### EXERCISE DESCRIPTION
Rewrite the lines beginning with the one that contains "model entry, 5" and continuing through the one that contains "Write: 1 h 07 min", putting "Style note" wherever "Editorial note" appears and keeping everything else the same.
* START *
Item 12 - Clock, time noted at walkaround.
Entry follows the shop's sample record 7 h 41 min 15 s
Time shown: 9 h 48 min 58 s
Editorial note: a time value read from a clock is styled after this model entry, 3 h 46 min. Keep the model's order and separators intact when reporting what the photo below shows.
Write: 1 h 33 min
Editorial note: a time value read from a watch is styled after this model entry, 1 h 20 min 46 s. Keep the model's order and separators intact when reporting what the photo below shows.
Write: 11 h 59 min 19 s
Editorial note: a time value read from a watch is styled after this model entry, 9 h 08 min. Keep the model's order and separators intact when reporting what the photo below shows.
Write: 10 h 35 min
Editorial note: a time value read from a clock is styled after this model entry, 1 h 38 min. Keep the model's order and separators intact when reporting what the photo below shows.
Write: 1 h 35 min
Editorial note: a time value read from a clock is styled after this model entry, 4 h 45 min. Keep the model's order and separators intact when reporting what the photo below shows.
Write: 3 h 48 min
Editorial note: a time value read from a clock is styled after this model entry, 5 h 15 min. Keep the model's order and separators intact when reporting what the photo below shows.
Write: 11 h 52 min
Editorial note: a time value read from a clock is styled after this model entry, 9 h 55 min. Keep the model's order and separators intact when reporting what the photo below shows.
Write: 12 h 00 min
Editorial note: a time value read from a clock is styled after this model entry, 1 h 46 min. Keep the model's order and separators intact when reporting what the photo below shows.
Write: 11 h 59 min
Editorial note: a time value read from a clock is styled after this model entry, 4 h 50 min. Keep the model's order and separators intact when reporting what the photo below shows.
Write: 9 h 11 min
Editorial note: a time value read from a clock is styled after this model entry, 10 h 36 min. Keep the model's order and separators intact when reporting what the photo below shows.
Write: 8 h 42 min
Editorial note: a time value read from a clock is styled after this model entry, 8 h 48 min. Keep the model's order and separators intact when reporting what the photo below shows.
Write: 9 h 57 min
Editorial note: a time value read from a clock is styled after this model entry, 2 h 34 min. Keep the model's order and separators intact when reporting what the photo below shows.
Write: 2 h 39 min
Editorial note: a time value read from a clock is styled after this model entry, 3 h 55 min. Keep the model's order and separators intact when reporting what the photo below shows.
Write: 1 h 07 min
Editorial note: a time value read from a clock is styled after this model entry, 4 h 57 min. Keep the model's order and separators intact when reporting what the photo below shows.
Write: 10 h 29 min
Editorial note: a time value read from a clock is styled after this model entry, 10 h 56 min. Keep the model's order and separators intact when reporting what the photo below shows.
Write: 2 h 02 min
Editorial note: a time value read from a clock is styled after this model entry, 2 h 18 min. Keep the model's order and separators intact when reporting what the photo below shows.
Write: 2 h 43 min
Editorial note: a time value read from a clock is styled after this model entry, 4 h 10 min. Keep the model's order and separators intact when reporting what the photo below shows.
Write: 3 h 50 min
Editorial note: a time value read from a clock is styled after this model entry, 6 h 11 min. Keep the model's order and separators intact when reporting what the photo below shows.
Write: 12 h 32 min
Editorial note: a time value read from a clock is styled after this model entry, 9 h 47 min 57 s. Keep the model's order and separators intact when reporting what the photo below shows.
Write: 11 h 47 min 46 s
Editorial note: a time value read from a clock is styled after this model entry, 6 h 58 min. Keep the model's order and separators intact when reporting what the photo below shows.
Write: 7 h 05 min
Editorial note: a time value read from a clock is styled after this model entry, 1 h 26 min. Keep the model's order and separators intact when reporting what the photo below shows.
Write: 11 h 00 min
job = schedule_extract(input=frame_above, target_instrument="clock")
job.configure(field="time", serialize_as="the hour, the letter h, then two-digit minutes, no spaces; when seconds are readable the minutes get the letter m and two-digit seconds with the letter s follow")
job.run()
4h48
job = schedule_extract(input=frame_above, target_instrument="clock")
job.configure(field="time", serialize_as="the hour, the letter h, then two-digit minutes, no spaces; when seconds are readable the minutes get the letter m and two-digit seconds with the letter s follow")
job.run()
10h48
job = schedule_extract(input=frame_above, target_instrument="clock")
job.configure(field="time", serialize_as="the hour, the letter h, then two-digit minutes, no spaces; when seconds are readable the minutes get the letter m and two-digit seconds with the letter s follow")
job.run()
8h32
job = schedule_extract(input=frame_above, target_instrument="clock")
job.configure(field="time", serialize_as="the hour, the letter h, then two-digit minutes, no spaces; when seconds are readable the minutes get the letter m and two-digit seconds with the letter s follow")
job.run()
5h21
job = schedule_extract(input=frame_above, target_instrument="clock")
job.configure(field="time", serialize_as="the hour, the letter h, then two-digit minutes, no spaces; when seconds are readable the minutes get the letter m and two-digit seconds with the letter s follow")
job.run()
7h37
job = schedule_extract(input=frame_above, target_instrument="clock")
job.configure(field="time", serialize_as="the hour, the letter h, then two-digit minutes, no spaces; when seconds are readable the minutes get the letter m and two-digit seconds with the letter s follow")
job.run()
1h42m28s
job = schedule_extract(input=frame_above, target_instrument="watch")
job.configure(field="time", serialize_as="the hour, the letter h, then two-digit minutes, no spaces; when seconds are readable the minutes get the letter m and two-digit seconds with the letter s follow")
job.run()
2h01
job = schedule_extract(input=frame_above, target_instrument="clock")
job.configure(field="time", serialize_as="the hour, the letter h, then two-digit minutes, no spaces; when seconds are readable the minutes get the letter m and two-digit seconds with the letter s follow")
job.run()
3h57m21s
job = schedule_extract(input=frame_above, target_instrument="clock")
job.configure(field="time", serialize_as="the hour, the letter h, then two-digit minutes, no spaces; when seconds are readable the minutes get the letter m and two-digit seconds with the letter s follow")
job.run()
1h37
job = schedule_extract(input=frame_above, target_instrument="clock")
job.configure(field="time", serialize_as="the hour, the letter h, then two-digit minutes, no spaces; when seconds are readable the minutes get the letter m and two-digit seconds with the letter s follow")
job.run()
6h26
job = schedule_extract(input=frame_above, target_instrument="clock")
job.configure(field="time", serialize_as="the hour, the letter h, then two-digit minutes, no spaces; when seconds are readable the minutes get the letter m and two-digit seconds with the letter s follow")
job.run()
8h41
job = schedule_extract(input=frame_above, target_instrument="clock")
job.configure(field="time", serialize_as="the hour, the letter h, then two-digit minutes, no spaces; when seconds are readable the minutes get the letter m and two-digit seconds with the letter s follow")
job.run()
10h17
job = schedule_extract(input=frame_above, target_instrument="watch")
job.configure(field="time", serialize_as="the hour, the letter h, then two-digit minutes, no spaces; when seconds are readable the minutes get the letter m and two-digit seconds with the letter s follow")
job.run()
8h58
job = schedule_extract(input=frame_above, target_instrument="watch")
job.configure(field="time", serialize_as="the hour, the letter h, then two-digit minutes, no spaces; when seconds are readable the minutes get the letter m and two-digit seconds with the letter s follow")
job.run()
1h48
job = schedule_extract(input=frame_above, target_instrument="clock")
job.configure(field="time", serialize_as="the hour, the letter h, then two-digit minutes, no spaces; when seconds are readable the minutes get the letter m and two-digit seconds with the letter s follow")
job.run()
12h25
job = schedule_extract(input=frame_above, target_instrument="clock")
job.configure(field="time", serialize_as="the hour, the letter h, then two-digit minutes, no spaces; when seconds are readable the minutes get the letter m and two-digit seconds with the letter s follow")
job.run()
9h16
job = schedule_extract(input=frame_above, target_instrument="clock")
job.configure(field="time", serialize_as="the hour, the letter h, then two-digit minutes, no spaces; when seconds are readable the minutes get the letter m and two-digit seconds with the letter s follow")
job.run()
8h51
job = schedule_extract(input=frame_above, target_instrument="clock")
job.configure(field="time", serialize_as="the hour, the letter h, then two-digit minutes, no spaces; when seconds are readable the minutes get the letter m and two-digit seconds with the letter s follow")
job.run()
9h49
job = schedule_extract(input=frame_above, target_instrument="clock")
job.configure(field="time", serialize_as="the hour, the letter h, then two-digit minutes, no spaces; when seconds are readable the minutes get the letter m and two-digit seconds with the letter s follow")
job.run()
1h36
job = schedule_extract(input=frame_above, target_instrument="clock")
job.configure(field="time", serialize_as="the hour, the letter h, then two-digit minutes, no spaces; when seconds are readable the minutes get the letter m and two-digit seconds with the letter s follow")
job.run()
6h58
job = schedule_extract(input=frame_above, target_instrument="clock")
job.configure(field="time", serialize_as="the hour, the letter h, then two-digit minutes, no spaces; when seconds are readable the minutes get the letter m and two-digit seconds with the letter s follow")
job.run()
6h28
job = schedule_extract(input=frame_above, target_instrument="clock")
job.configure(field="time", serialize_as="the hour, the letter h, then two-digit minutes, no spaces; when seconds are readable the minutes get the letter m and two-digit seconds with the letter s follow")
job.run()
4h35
* END *
### ANSWER TO THE PROBLEM
Style note: a time value read from a clock is styled after this model entry, 5 h 15 min. Keep the model's order and separators intact when reporting what the photo below shows.
Write: 11 h 52 min
Style note: a time value read from a clock is styled after this model entry, 9 h 55 min. Keep the model's order and separators intact when reporting what the photo below shows.
Write: 12 h 00 min
Style note: a time value read from a clock is styled after this model entry, 1 h 46 min. Keep the model's order and separators intact when reporting what the photo below shows.
Write: 11 h 59 min
Style note: a time value read from a clock is styled after this model entry, 4 h 50 min. Keep the model's order and separators intact when reporting what the photo below shows.
Write: 9 h 11 min
Style note: a time value read from a clock is styled after this model entry, 10 h 36 min. Keep the model's order and separators intact when reporting what the photo below shows.
Write: 8 h 42 min
Style note: a time value read from a clock is styled after this model entry, 8 h 48 min. Keep the model's order and separators intact when reporting what the photo below shows.
Write: 9 h 57 min
Style note: a time value read from a clock is styled after this model entry, 2 h 34 min. Keep the model's order and separators intact when reporting what the photo below shows.
Write: 2 h 39 min
Style note: a time value read from a clock is styled after this model entry, 3 h 55 min. Keep the model's order and separators intact when reporting what the photo below shows.
Write: 1 h 07 min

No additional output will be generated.